Description of the task
Check every line of the entries below for the word "brokerage", and copy the ones that have it.

Stored dataset items
= Beginning of Section =

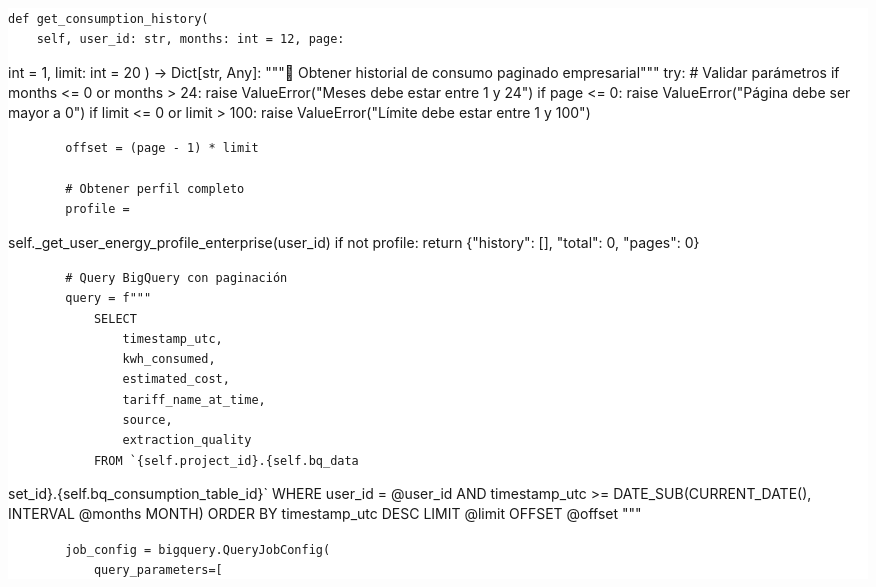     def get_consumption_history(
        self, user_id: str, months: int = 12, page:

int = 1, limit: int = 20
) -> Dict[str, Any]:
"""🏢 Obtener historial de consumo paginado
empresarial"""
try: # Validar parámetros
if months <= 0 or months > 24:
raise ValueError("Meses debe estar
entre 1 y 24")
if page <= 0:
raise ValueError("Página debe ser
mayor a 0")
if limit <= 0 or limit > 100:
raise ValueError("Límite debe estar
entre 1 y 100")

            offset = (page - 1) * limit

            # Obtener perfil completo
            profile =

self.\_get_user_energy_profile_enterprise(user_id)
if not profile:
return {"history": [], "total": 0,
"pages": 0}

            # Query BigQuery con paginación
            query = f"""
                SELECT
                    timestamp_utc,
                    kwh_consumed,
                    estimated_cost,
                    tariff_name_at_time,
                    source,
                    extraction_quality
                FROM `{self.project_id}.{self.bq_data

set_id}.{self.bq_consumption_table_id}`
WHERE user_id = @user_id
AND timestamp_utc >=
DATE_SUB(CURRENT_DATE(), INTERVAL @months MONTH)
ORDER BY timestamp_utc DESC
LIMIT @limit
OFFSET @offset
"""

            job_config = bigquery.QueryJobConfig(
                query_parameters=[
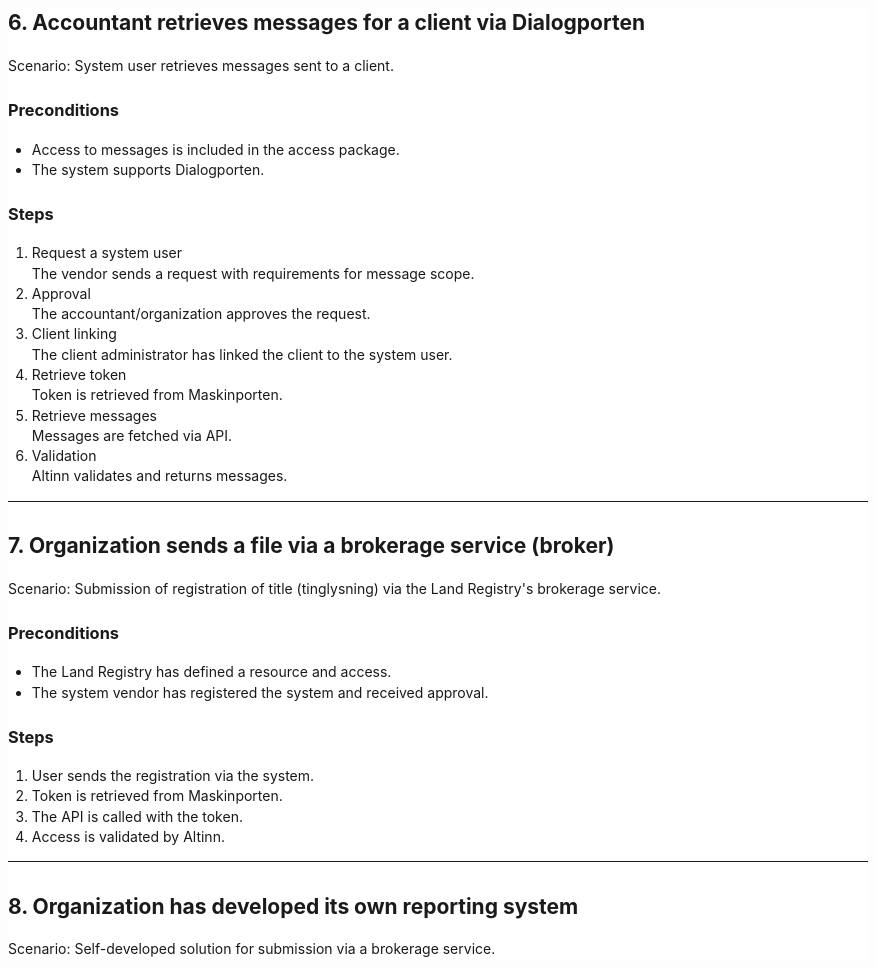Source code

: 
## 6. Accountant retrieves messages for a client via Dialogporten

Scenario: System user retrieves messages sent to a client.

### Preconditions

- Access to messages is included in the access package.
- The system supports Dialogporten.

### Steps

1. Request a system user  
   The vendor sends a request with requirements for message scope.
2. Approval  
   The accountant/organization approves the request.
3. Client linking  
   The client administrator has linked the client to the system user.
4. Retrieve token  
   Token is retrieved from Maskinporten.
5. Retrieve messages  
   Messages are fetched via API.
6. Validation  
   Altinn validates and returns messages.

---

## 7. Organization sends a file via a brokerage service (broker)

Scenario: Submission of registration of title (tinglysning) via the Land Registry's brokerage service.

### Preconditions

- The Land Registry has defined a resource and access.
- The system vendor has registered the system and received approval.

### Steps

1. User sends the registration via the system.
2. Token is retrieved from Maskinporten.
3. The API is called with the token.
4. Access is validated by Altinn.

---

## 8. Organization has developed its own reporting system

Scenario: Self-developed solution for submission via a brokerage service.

= End of Section =

Expected answer
## 7. Organization sends a file via a brokerage service (broker)
Scenario: Submission of registration of title (tinglysning) via the Land Registry's brokerage service.
Scenario: Self-developed solution for submission via a brokerage service.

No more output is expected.